▶ _Given text_:
▼▼▼
Thursday 12 November 2015

"Granted that the invisible hand is clumsy, heartless and unfair…”

"Granted that the invisible hand is clumsy, heartless and unfair, it is ever
so much more deft and impartial than a central planning committee."

~ Harry Markowitz

As Henry Hazlitt cogently explained,

The art of economics consists in looking not merely at the immediate but at the longer effects of any act or policy; it consists in tracing the consequences of that policy not merely for one group but for all groups.

This, he argued, is the most important single lesson in all of economics.

This lesson should (but doesn’t) drive every good principles-of-economics course. Here’s what a good principles-of-economics course should teach, says Don Boudreaux:

A good principles-of-economics course drives home to attentive students the profound point that a market economy is far more complex [and requires much longer-range thinking than most popular discussions of the economy suggest.  A good principles-of-economics course teaches, for example, that

    • market prices are not arbitrary;
    • even in market settings, money prices are not the only form in which costs are incurred;
    • “firms,” “governments,” “markets,” and “society” never choose or act; all choosing and acting are done by flesh-and-blood individuals; (the fact that individuals are often, or even typically, influenced in their choices and actions by the opinions of others does nothing to undermine this point);
    • people respond to incentives;
    • all voluntary trade typical makes all parties to such trades better off;
    • high profits earned in markets are evidence that firms that earn them are performing more valuable services for humanity than are firms that earn lower profits;
    • competition need not be “perfect” (as “perfect” is bizarrely defined in mainstream economics) in order to be intense and highly effective;
    • almost no human being is without the ability to produce and supply something of value in exchange for things produced by other human beings.

How many would-be commissars even understand even one of those points? Or try to?

The basic lesson of the market process is that it signals to producers what consumers most desire, and rewards those producers who either most meet those incredibly diverse desires – or contrive to create new ones (who knew they desired an iPad eight years ago?) As Nobel-prize winning economist points out, you might find the market’s invisible hand to be clumsy, heartless or unfair – but it is ever so much more deft and impartial than any central planning committee that could ever be devised.
▲▲▲
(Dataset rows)
▼▼▼
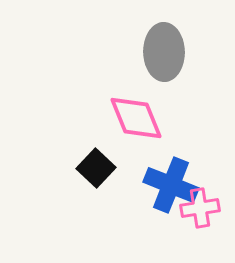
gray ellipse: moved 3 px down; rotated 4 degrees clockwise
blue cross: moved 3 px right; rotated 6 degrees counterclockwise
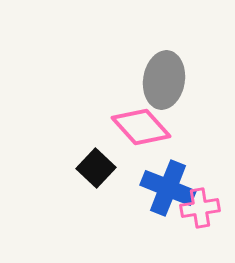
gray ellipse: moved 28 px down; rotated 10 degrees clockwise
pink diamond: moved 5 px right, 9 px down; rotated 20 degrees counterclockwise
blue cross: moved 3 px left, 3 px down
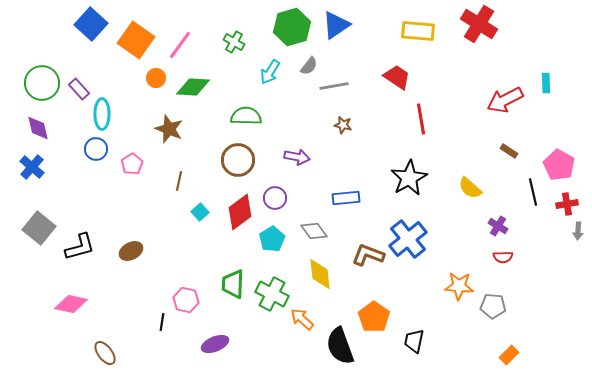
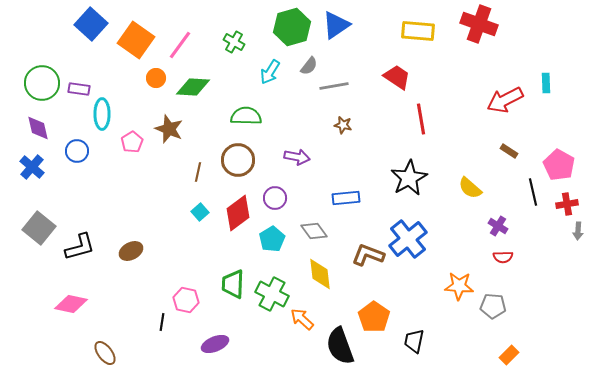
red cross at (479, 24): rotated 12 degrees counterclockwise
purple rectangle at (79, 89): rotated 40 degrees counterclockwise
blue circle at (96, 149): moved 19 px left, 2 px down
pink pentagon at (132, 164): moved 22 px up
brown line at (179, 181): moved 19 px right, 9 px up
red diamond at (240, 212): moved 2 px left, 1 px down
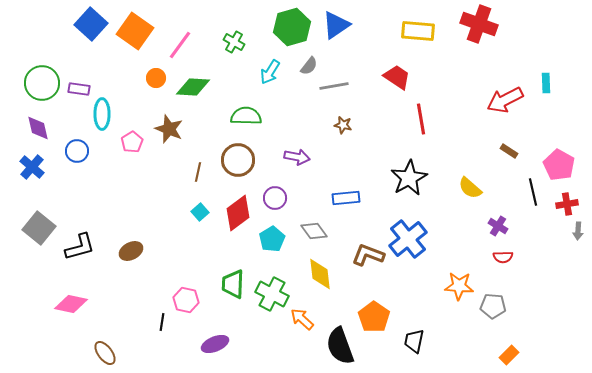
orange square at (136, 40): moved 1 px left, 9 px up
▲▲▲
▶ _Work instructions_:
A. Who is quoted in the post on the invisible hand as saying that the invisible hand is more deft and impartial than a central planning committee?
B. Print the post on the invisible hand between "The art of economics" and "all of economics.", inclusive.
C. Pick up the post on the invisible hand where it stops and keep writing it.
This material stands apart from the post on the invisible hand.

▶ _Expected answers_:
A. Harry Markowitz.

B.
The art of economics consists in looking not merely at the immediate but at the longer effects of any act or policy; it consists in tracing the consequences of that policy not merely for one group but for all groups.

This, he argued, is the most important single lesson in all of economics.

C.
Because, as every good public-choice economists understands (and every promoter of would-be commissars never seems to learn):

Individuals do not stop maximising and responding to incentives when they become politicians, cabinet officials, or bureaucrats. We can far better understand politics when we ask who is maximising what, and think about the constraints they face.

So, in marked contrast to what a good principles-of-economics course might teach you about the market process, here’s just a few of the things a good public-choice course might teach you about the political process:

  • citizens will only invest effort to become informed if they believe they will receive a net personal gain, hence  incentives lead voters to embrace rational ignorance;
  • the incentive of government workers is ultimately to increase its own power and importance rather than to serve the public good;
  • the greater the size of government, the more information is necessary to make an informed choice, and the more people become rationally ignorant; thus, rational ignorance destroys real government accountability;
  • government officials face the political incentive to stay in office--to stay in office, politician-suppliers must offer what voter-consumers demand: government action; because the political term is much shorter than the economic term, the short-term benefits of policies like price fixing or business bailouts are seen and the long-term benefits are unseen;
  • the immediate benefits of government expansion make it politically advantageous to create voter demand;
  • since policies favouring special interests “generate substantial personal benefits for a small number of constituents while imposing a small individual cost on a large number of other voters,” democratic systems are biased toward the adoption of policies that favour cronies and special interests;

The basic lesson here: “Ultimately, government desires to live at everyone’s expense because it can.”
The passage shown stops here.